Tom Castellanos, the Arizona district governor for Serra International — an organization of lay Catholics dedicated to promoting vocations and which bears the missionary’s name, said the Serrans of the diocese are “elated that our patron is going to be canonized.” The district includes three clubs in the diocese.
As a layperson, Castellanos also draws inspiration from Blessed Junípero Serra’s persistence. “Junípero Serra is a great help for me in persistence — to be persistent in difficult situations, when there’s a great challenge to follow the will of the Lord.”
It’s also his sacrifice in leaving the comforts of his home that serves as a model for vocations, said Bishop Thomas J. Olmsted.
“There’s something about Junípero Serra that moves us to think about God calling other people to follow in his footsteps in bringing the Good News of Christ to others,” said Bishop Olmsted. “He left at great sacrifice to himself a very loving home and a very strong church in Mallorca in order to answer a call to bring Christ to a whole different culture. It helps us understand that a vocation always requires a sacrifice of leaving behind those that are dear to us, things that are familiar to us, and preparing yourself to enter into something different.”
Bishop Olmsted first learned about Junípero Serra as a child when he noticed that his relatives in California lived in cities with “Catholic-sounding names” that were named for the missions he founded. As a shepherd, the bishop looks to Blessed Junípero Serra for his courage and holiness.
“He was constantly having to face very difficult circumstances to stand up against what was wrong, when it seemed as if there were very few other voices that would agree with him … and he did it precisely because of his vocation as a priest and as a missionary in Christ,” he said.
See Bishop Olmsted’s column on Junípero Serra
“Seize the Day’s Resolve: St. Junípero Serra“
“He really loved the Indians. He had no doubt in his mind of their equal dignity to every other person. He thought of California as their country. Even if the Spanish Crown claimed it, he felt like those who came, even the missionaries themselves, were the guests of the people who were there. So for me, it’s a great example of how to approach the people I’m sent to serve,” he added.

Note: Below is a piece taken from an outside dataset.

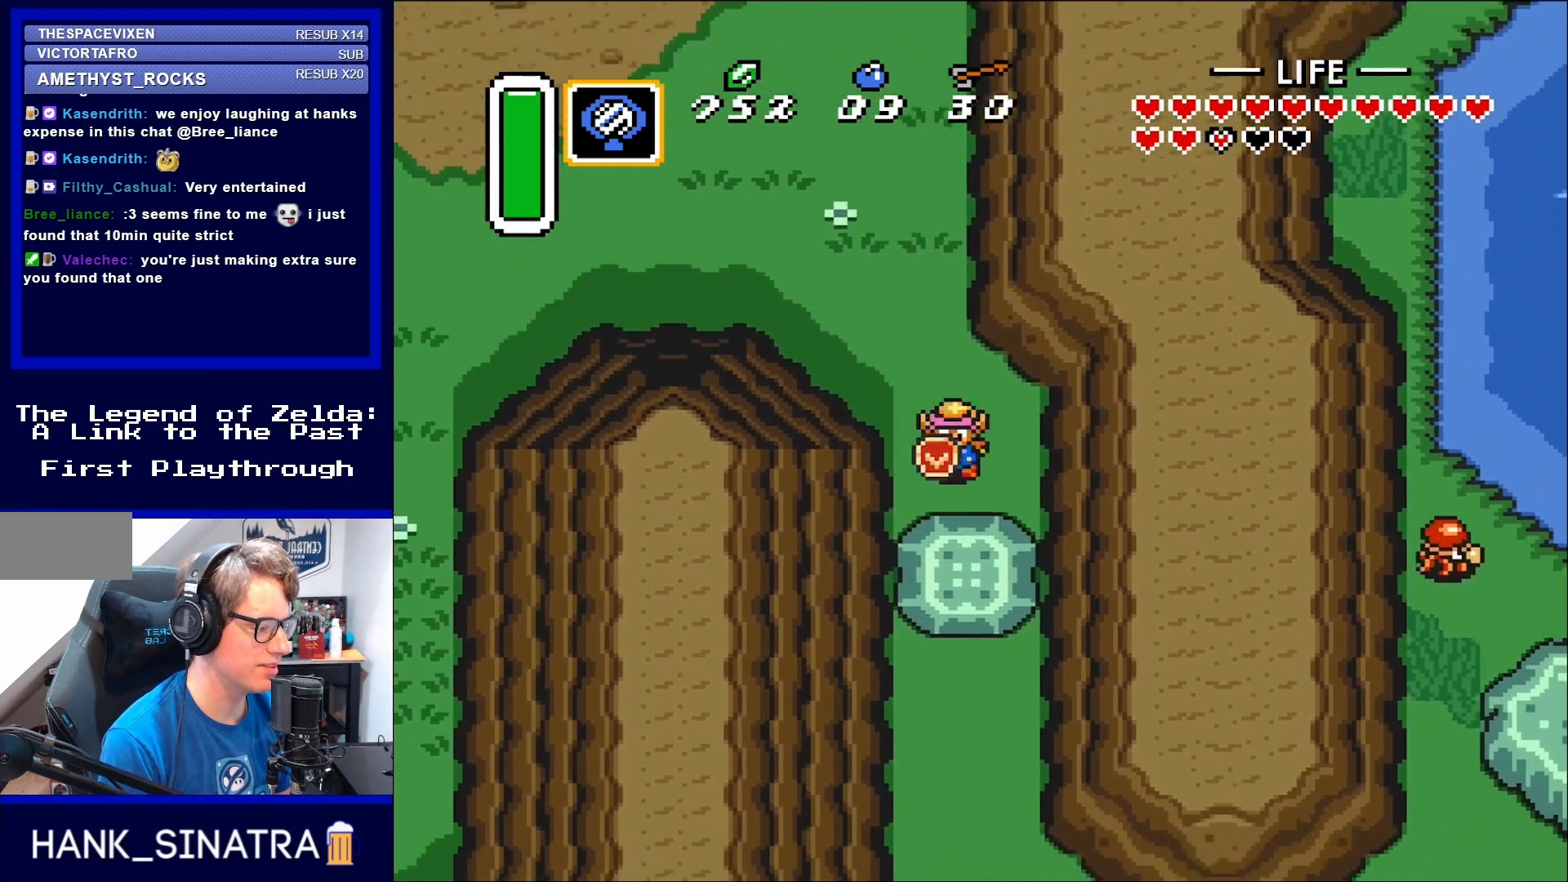
{"buttons": ["A", "DPAD_UP"], "events": [[83, "DPAD_RIGHT", "up"], [250, "A", "down"], [350, "DPAD_DOWN", "up"], [483, "DPAD_UP", "down"]]}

Although there has been some controversy surrounding his canonization from some groups arguing that Blessed Junípero Serra destroyed Native American culture, the bishop noted that while many in that era took advantage of the Native population, it was Serra who stood up to the military officers and government representatives for the rights of Native Americans. Fr. Weldon also noted that in some interviews of Native Americans in the generations after, many would ask for his intercession and a popular devotion began to develop.
“The question raised to us is him becoming a saint of the Church, meaning someone whose spirituality and love of God was worth imitating,” said Fr. Weldon. “I think clearly pope Francis has seen the passion of a missionary in Serra — incredible heroism, incredible creativity that I think truly points to a man of great sanctity.”
Pope Francis is sending a message to U.S. Catholics with Blessed Junípero Serra’s canonization, Bishop Olmsted said. “For his first visit to the United States to canonize a great, heroic missionary disciple like Junípero Serra is one of the strongest messages he can give to the people of the United States about who Christ is calling us to be today.”
When Bau was researching and painting the portrait that will be unveiled at St. Mary’s Basilica during canonization festivities, her pastor told her to pray for his intercession.
“I had a peace come over me,” she said. “My relationship with him is growing. When you work on a painting as much as I’ve worked on this piece, you grow affection for it. He did come across with kind eyes and a loving look to him. Maybe that was his intercession.”